As Mr. Theyskens searches for a new label, he says he has been creating imaginary collections in his notebooks. Three or four are completely ready to go—down to the chosen fabrics, plans, “everything.”
When asked about the idea of creating his own label, he says, “Oh God. … That’s for sure, I have always thought [about] it.” Still, he notes, 2009 wasn’t a bad year to be on the sidelines, with its economic tumult and dire straits.
Knowing that he has three or four collections conceived makes the heart race a bit. How can he top his fall 2009 runway extravaganza for Nina Ricci? In truth, he might not be able to if he wants to sell clothes. He lost his job at Ricci because his collections, though beautiful and critically acclaimed, didn’t sell. Retailers couldn’t find anyone to buy his $2,000 blouses.
“He cut for somebody that was tall and very thin. It didn’t fit women who could afford clothes of that caliber,” says Karen Daskas, owner of the Tender Birmingham boutique near Detroit. There, the designer’s final collection for Nina Ricci has been marked down to 60% off. “I can’t give it away,” she says. “And we try it on everybody.”
That’s the thing about fashion: Though designers hole up in Paris being fabulous all day, someone in Detroit still has money to spend on their stuff, and those people — in addition to models and celebrities and other pin-thin fashion folk — must be courted. Theyskens disagrees with the criticism:
Mr. Theyskens says the criticism that his clothes sold poorly because they cost too much is “legend” but untrue. He also says the production department controlled fit issues using “strict measurement scales supposedly corresponding to the sector.”

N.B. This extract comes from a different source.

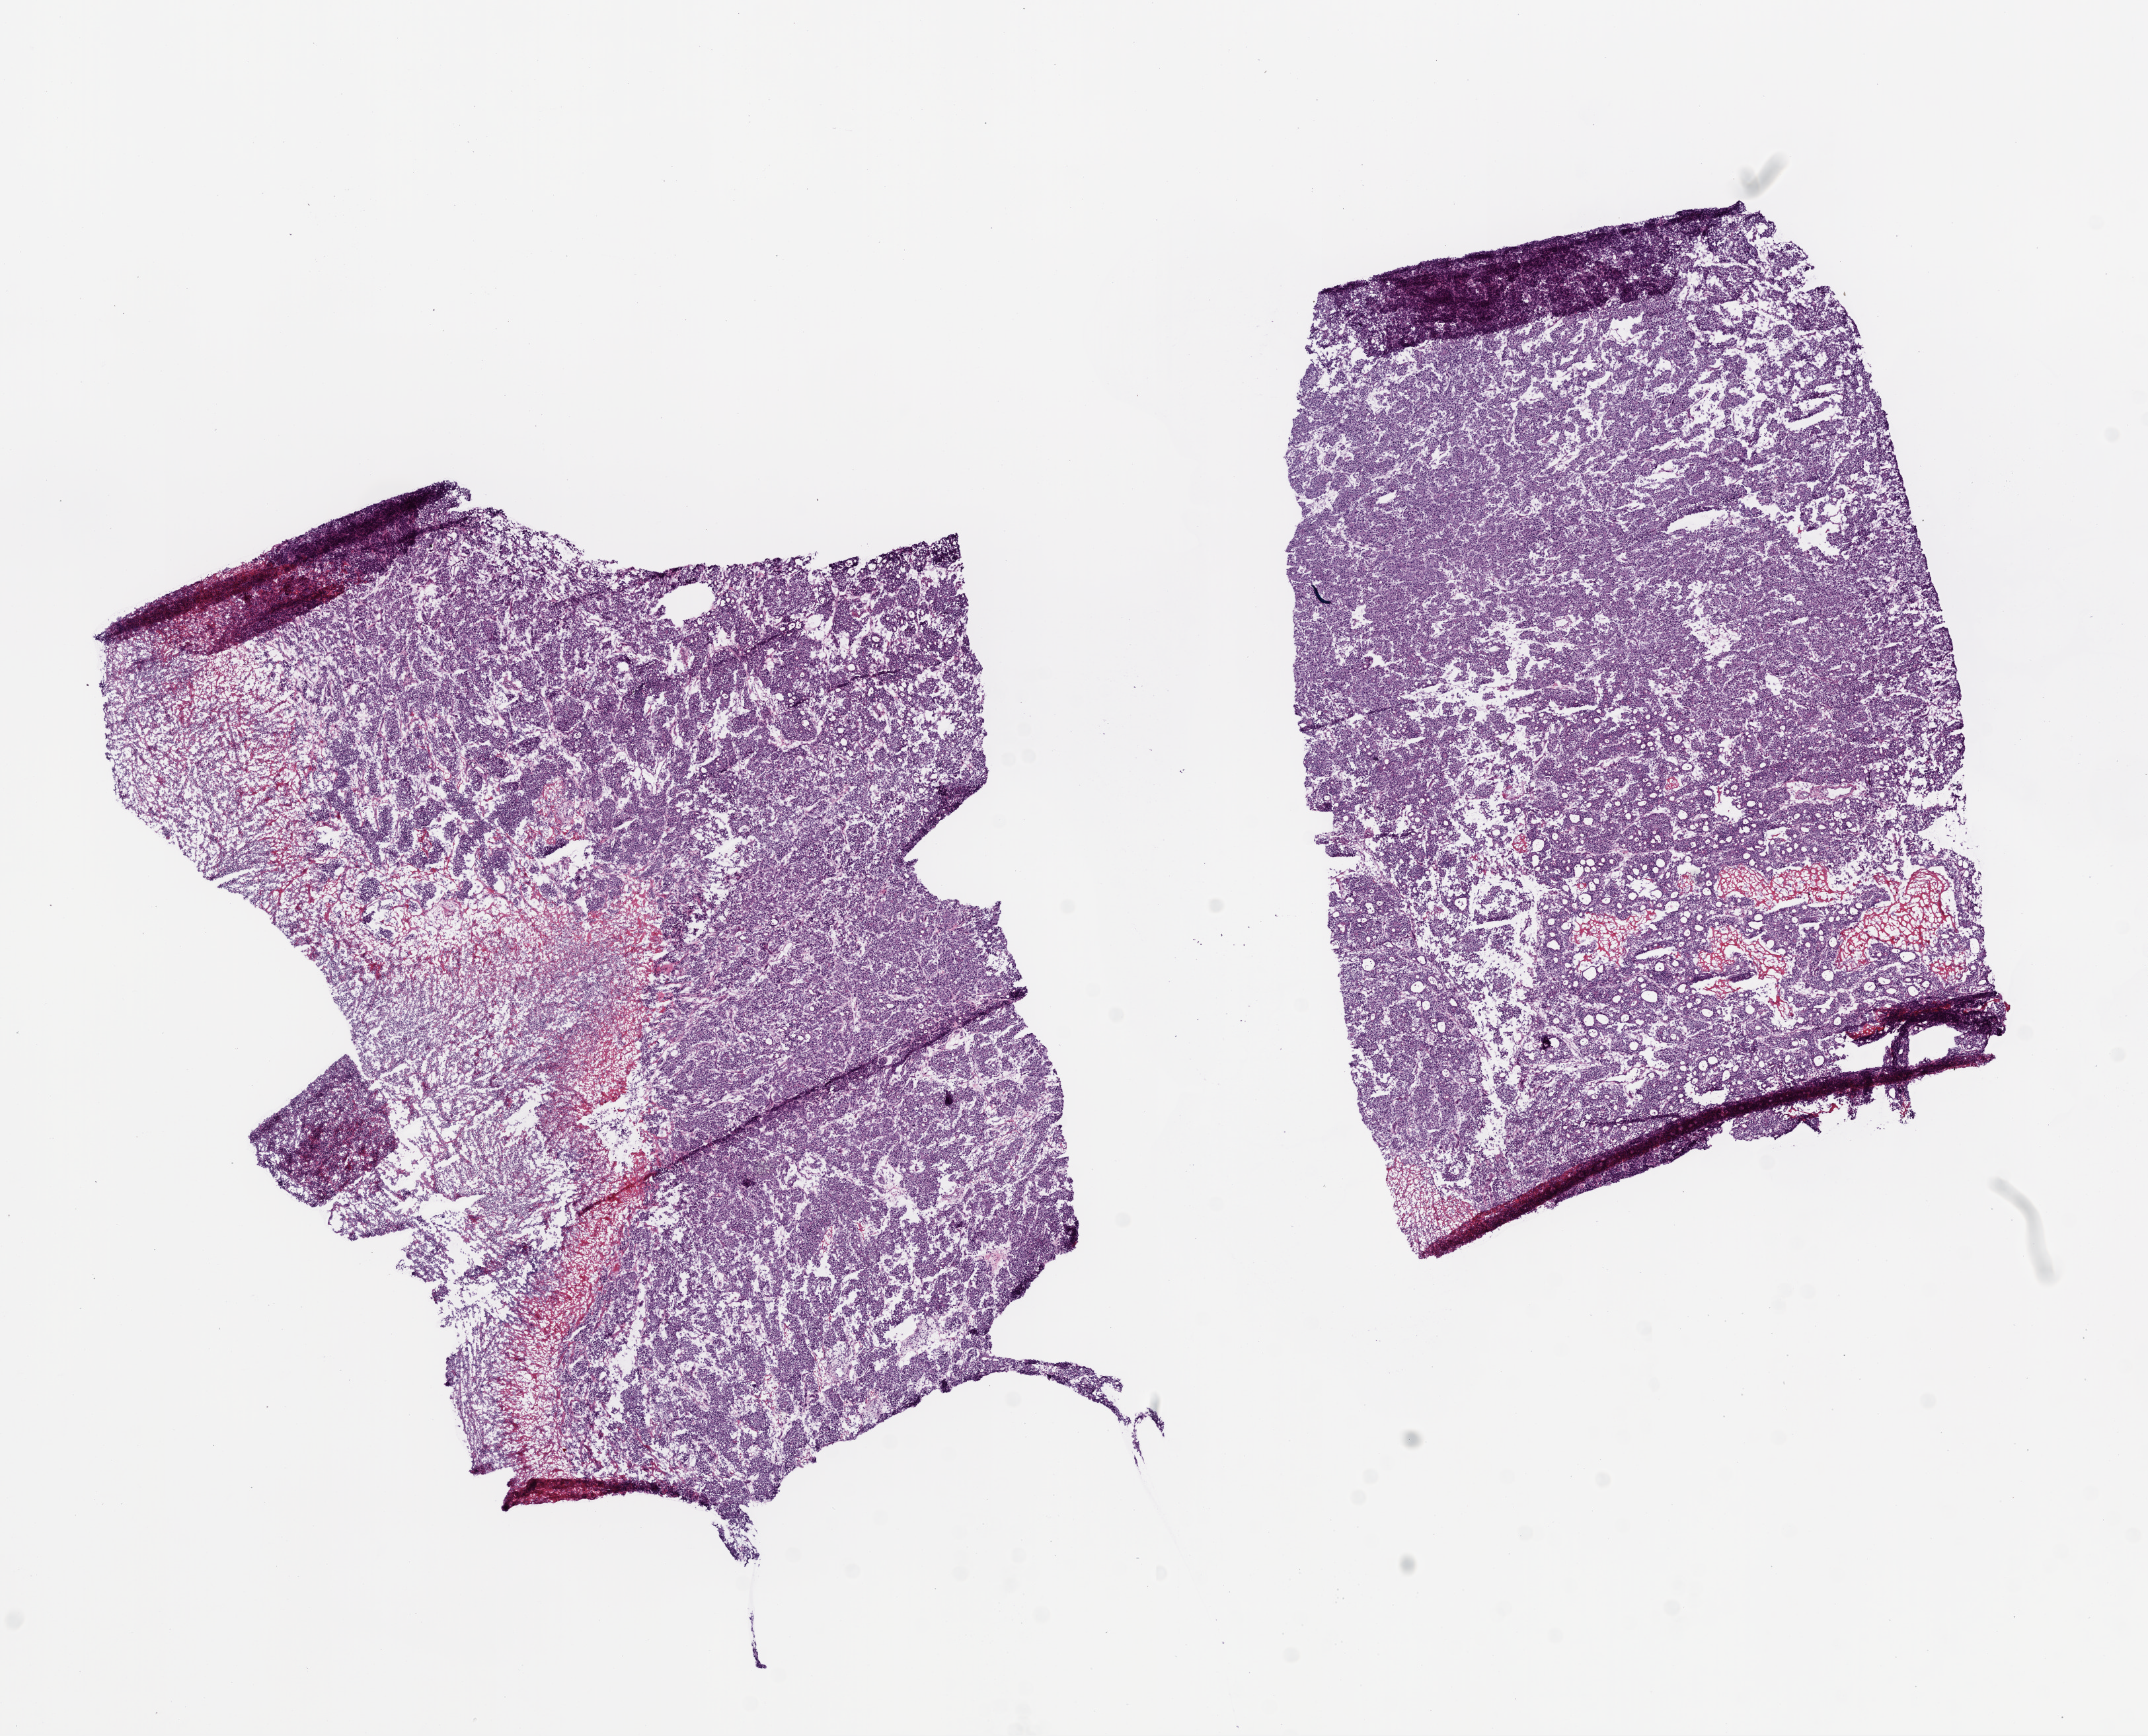
Whole-slide histology image, H&E — whole scanned area (about 13.0 x 10.5 mm, slide scanned at 20x) shown as a low-resolution overview, frozen section from the top of the tissue portion, sample: primary tumour, stomach. Male, age 70 years at initial diagnosis. Histologic grade: G3 (poorly differentiated). Pathologist review of this section (percent, as recorded): tumour cells 85%, tumour nuclei 75%, normal cells 0%, stromal cells 5%, necrosis 10%.
AJCC pathologic stage: IV (6th edition). Pathologic diagnosis: Adenocarcinoma, intestinal type. Lymph nodes positive (case pathology): 39 of 40 examined.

Before he landed at Ricci, Theyskens designed for Rochas, which was shuttered in 2006. Critics loved his work there, but retailers said the clothes were too expensive. The Wall Street Journal calls him “fashion’s version of My So-Called Life — the TV show that was simultaneously applauded and canceled.” If Claire Danes picked herself up again, Theyskens sure can, too. Fashion investment consultant Robert Burke thinks Theyskens could have a successful namesake label with a business model like Alexander McQueen’s: Stage crazy runway shows for marketing and make money off less insane, wearable pre-collections.